Goldfarb Seligman & Co.—Israel's largest firm and the product of a 2011 merger between two top local shops—is serving as Israeli counsel to Trusteer through international corporate and securities head Ashok Chandrasekhar and corporate partners Noa Rosenberg-Segalovitz and Sharon Aloni.
In June, Chandrasekhar led a team from the firm serving as local counsel to Google on its $1.1 billion purchase of Israeli mapping software company Waze, according to our previous reports. Like IBM's acquisition of Trusteer, Google's Waze buy was another sign that Israel has become a hub for cross-border M&A work in the technology sector—good news for local lawyers toiling in the country's newly deregulated legal market, as well as the foreign firms that are getting a more welcome reception these days.

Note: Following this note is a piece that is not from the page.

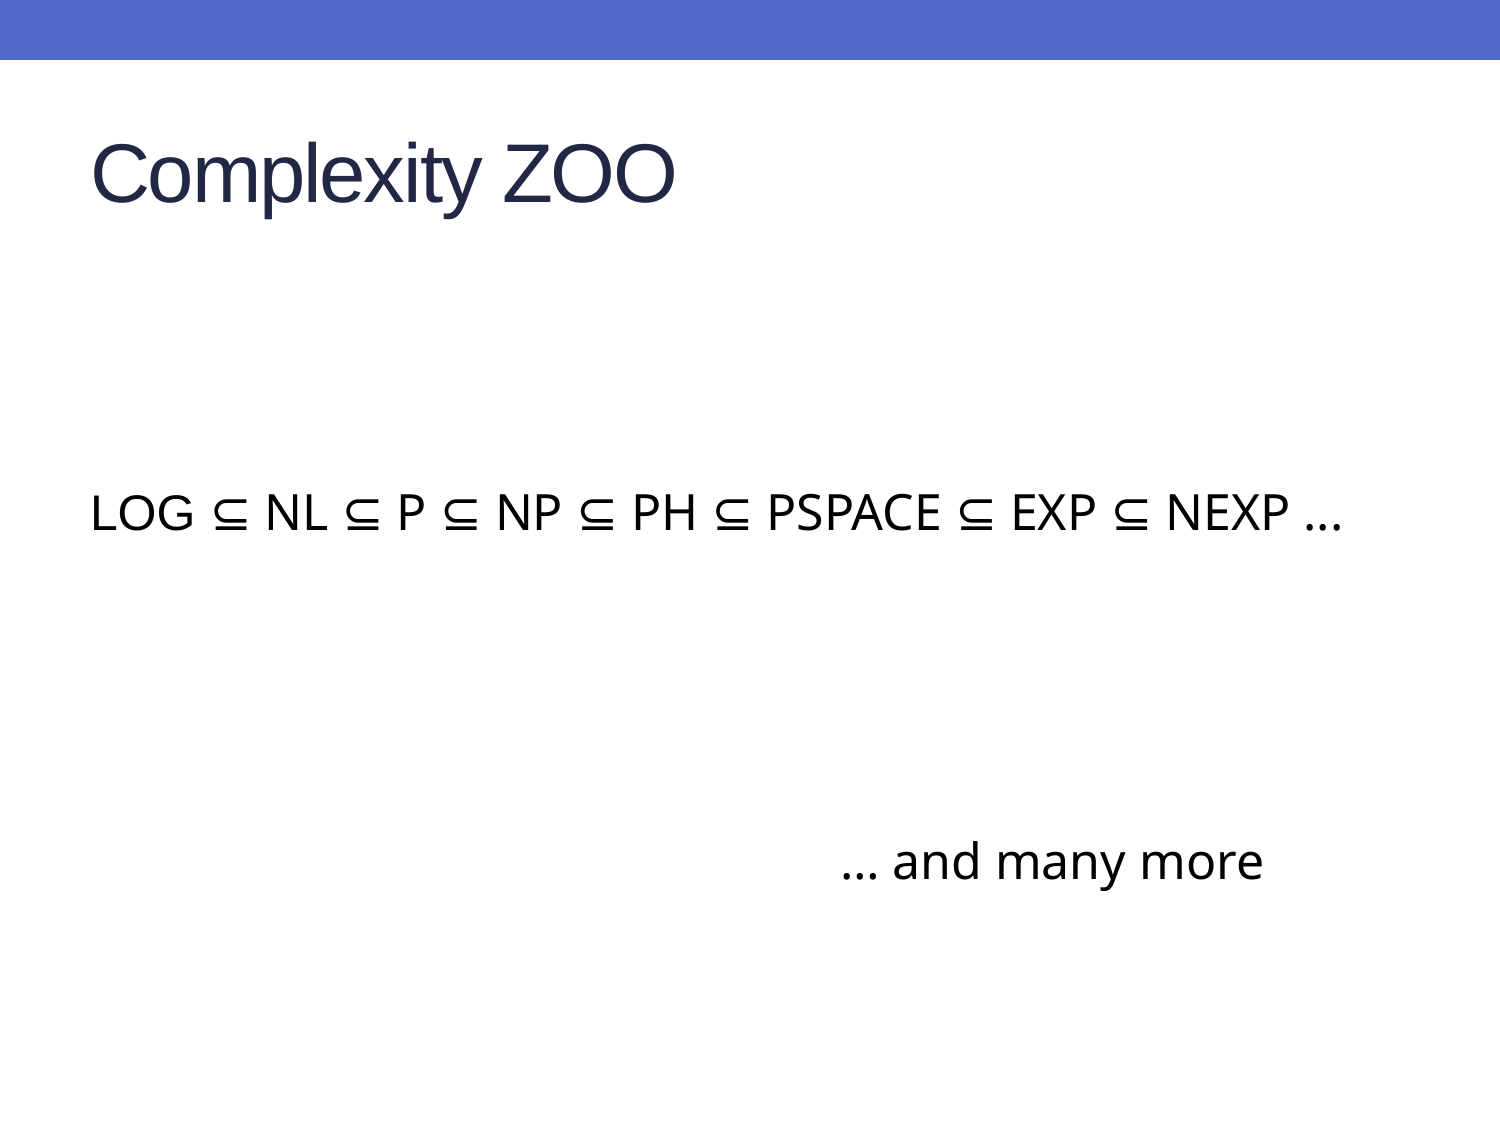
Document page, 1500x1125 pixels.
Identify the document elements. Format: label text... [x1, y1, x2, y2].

title Complexity ZOO [75, 87, 1425, 250]
list LOG ⊆ NL ⊆ P ⊆ NP ⊆ PH ⊆ PSPACE ⊆ EXP ⊆ NEXP ... … and many more [75, 262, 1450, 1063]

Last month Morrison & Foerster advised Maryland-based cybersecurity services provider Sourcefire on its $2.7 billion sale to Cisco. The purchase price represented a steep markup from the $225 million that Israeli network security firm Check Point Software Technologies was to pay for Sourcefire in 2005 before abandoning the deal in the face of U.S. government security concerns.
Fenwick & West, which is advising Cisco on its bid to buy Sourcefire, according to sibling publication The Recorder, counseled the networking giant earlier this on its $475 million purchase of Israeli cellphone network equipment maker Intucell. O’Melveny & Myers and Tel Aviv–based Herzog Fox & Neeman advised Intucell on that transaction.
Herzog Fox was in the news earlier this year thanks to the ongoing interest in former employee Ben Zygier, an Australian and Israeli citizen found dead in December 2010 after reportedly hanging himself in his cell in a maximum-security prison near Tel Aviv.
Zygier trained as a lawyer at Aussie firm Deacons and Herzog Fox before going on to join Israel’s intelligence agency the Mossad, where he mistakenly leaked secrets that led to the arrest of two key Hezbollah informants in Lebanon, according to an in-depth report by Der Spiegel.
One of Zygier's lawyers, Israeli human rights attorney Avigdor Feldman, told the Israeli press that his client did not want to accept a plea deal. Zygier's family has reportedly been compensated for his death.